Vote segundo a sua consciência, assuma as suas responsabilidades e para de encher o saco dos outros com moralismo tosco, seja de direita ou de esquerda!

Adriano Machado/Crusoé

Não sei quem será o vencedor da disputa eleitoral para presidente da República no dia 28 de outubro de 2018, mas com certeza sei quem perdeu.

Seguimentos cristãos, seja católico ou evangélico, deram um show de horrores. Protagonizaram cenas patéticas que fizeram lembrar a Idade Medieval quando ainda não havia surgido o Estado Moderno.

Primeiro temos que fazer a distinção entre as duplas igreja/pastor e corporações religiosas/mercador.

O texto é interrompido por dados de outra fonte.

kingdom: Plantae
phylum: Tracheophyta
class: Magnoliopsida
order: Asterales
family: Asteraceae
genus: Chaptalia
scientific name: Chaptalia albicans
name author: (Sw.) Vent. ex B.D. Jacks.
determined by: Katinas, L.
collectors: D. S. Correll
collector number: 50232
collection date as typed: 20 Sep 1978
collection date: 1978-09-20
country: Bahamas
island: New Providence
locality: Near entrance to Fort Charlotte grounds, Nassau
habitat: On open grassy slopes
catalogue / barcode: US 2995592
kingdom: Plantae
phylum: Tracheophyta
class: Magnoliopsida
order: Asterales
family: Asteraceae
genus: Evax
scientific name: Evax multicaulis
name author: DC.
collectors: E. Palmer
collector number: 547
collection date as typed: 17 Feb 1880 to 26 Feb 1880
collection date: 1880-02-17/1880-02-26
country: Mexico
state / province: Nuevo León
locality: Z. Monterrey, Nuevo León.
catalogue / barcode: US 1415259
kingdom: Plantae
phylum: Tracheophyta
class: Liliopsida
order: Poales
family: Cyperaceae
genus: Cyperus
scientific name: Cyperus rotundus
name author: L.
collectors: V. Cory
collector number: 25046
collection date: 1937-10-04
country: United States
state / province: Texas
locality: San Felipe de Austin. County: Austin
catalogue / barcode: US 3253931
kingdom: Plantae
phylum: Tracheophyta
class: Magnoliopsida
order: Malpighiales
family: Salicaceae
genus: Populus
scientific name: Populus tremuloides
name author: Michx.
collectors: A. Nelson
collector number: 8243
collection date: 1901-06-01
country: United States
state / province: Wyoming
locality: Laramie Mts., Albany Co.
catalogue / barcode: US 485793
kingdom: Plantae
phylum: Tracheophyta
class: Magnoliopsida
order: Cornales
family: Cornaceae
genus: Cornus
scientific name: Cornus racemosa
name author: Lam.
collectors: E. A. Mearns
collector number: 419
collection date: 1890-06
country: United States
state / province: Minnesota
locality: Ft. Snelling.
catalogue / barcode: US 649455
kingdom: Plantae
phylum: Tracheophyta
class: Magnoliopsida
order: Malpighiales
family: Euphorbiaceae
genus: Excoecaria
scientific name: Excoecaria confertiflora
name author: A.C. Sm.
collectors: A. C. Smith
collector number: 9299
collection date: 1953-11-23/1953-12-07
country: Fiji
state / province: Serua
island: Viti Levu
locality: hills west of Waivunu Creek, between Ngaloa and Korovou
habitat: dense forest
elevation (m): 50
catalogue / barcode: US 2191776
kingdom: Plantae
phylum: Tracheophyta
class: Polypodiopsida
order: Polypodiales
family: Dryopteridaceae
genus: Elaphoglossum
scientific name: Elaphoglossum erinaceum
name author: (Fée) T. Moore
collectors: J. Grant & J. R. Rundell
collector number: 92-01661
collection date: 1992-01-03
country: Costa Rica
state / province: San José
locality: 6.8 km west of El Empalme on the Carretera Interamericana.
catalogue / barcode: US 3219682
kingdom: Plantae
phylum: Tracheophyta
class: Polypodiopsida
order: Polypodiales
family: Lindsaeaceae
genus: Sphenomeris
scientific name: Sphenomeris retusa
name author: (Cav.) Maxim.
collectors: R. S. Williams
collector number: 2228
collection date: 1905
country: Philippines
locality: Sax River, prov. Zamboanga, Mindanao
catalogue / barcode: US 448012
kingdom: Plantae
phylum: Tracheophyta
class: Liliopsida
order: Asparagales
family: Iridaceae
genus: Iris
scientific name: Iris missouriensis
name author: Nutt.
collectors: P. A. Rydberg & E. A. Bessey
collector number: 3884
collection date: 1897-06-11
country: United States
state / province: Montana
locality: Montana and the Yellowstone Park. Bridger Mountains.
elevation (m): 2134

Grandes grupos empresarias que atuam no mercado religioso fazendo de Jesus uma mercadoria rentável, se apresentam na arena política como proprietários dos pastos e das meigas ovelhas. São desinibidos e reconhecidamente poderosos em termos econômicos e midiáticos. Os empresários de Jesus oferecem apoio em troca de favores. Os valores morais importam, mas não tanto quanto os meios para ampliarem as suas vozes no Brasil.

A visibilidade da dinâmica igreja/pastor não é tão grande. Embora haja repercussões dos discursos dos mercadores da fé, seria uma generalização desonesta dizer que são meros reprodutores. Muitas igrejas locais promoveram debates e os seus pastores não se renderam ao papel de cabo eleitoral. Por mais que pessoalmente tenham preferências, tais pastores não usaram a altura privilegiada do púlpito para impor verdades políticas embaladas em hermenêuticas bíblicas viciadas.

Ainda que em muitas igrejas tenha havido abuso de poder eclesiástico, não dá para imaginar que toda ovelha é levada muda para o matadouro. É preciso que fujamos das generalizações.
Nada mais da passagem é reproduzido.